** Opening ENTRIES SHOWN block **

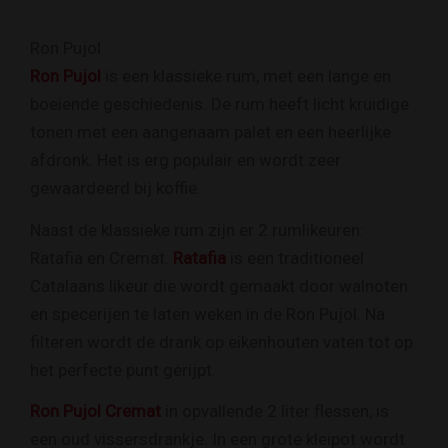
Ron Pujol
Ron Pujol
is een klassieke rum, met een lange en
boeiende geschiedenis. De rum heeft licht kruidige
tonen met een aangenaam palet en een heerlijke
afdronk. Het is erg populair en wordt zeer
gewaardeerd bij koffie.
Naast de klassieke rum zijn er 2 rumlikeuren:
Ratafia en Cremat.
Ratafia
is een traditioneel
Catalaans likeur die wordt gemaakt door walnoten
en specerijen te laten weken in de Ron Pujol. Na
filteren wordt de drank op eikenhouten vaten tot op
het perfecte punt gerijpt.
Ron Pujol Cremat
in opvallende 2 liter flessen, is
een oud vissersdrankje. In een grote kleipot wordt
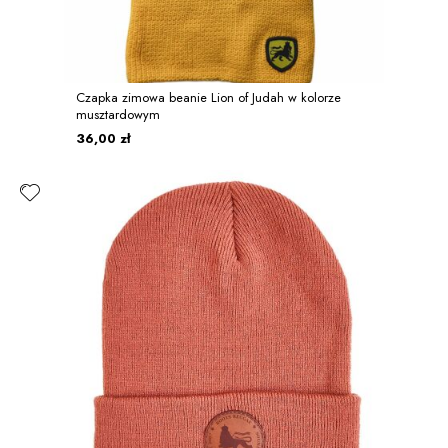
Czapka zimowa beanie Lion of Judah w kolorze
musztardowym
36,00 zł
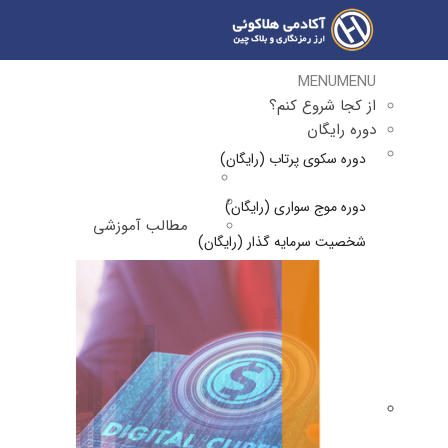
MENU
MENU
از کجا شروع کنم؟
دوره رایگان
دوره سکوی پرتاب (رایگان)
دوره موج سواری (رایگان)
مطالب آموزشی
شخصیت سرمایه گذار (رایگان)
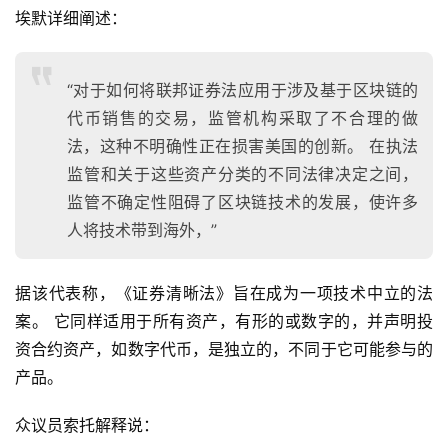
埃默详细阐述：
“对于如何将联邦证券法应用于涉及基于区块链的
代币销售的交易，监管机构采取了不合理的做
法，这种不明确性正在损害美国的创新。 在执法
监管和关于这些资产分类的不同法律决定之间，
监管不确定性阻碍了区块链技术的发展，使许多
人将技术带到海外，”
据该代表称，《证券清晰法》旨在成为一项技术中立的法
案。 它同样适用于所有资产，有形的或数字的，并声明投
资合约资产，如数字代币，是独立的，不同于它可能参与的
产品。
众议员索托解释说：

** Closing ENTRIES SHOWN block **

> _EXERCISE AIM_: Print the full listing above again with exact wording and no images.

> _EXERCISE SOLUTION_:
Ron Pujol
Ron Pujol
is een klassieke rum, met een lange en
boeiende geschiedenis. De rum heeft licht kruidige
tonen met een aangenaam palet en een heerlijke
afdronk. Het is erg populair en wordt zeer
gewaardeerd bij koffie.
Naast de klassieke rum zijn er 2 rumlikeuren:
Ratafia en Cremat.
Ratafia
is een traditioneel
Catalaans likeur die wordt gemaakt door walnoten
en specerijen te laten weken in de Ron Pujol. Na
filteren wordt de drank op eikenhouten vaten tot op
het perfecte punt gerijpt.
Ron Pujol Cremat
in opvallende 2 liter flessen, is
een oud vissersdrankje. In een grote kleipot wordt
Czapka zimowa beanie Lion of Judah w kolorze
musztardowym
36,00 zł
MENU
MENU
از کجا شروع کنم؟
دوره رایگان
دوره سکوی پرتاب (رایگان)
دوره موج سواری (رایگان)
مطالب آموزشی
شخصیت سرمایه گذار (رایگان)
埃默详细阐述：
“对于如何将联邦证券法应用于涉及基于区块链的
代币销售的交易，监管机构采取了不合理的做
法，这种不明确性正在损害美国的创新。 在执法
监管和关于这些资产分类的不同法律决定之间，
监管不确定性阻碍了区块链技术的发展，使许多
人将技术带到海外，”
据该代表称，《证券清晰法》旨在成为一项技术中立的法
案。 它同样适用于所有资产，有形的或数字的，并声明投
资合约资产，如数字代币，是独立的，不同于它可能参与的
产品。
众议员索托解释说：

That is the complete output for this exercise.